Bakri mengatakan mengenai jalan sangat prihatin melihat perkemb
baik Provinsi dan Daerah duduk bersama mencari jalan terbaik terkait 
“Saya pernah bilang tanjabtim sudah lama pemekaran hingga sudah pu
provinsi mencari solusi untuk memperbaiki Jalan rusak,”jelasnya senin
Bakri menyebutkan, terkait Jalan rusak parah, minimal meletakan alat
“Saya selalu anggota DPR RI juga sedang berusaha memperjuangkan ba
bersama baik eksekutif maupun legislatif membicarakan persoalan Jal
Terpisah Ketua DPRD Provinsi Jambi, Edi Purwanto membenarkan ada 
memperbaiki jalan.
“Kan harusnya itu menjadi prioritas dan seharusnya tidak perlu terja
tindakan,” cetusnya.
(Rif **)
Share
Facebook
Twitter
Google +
----------
What is being asked
Output every line of the listing word for word.

Solution below
Bakri mengatakan mengenai jalan sangat prihatin melihat perkemb
baik Provinsi dan Daerah duduk bersama mencari jalan terbaik terkait 
“Saya pernah bilang tanjabtim sudah lama pemekaran hingga sudah pu
provinsi mencari solusi untuk memperbaiki Jalan rusak,”jelasnya senin
Bakri menyebutkan, terkait Jalan rusak parah, minimal meletakan alat
“Saya selalu anggota DPR RI juga sedang berusaha memperjuangkan ba
bersama baik eksekutif maupun legislatif membicarakan persoalan Jal
Terpisah Ketua DPRD Provinsi Jambi, Edi Purwanto membenarkan ada 
memperbaiki jalan.
“Kan harusnya itu menjadi prioritas dan seharusnya tidak perlu terja
tindakan,” cetusnya.
(Rif **)
Share
Facebook
Twitter
Google +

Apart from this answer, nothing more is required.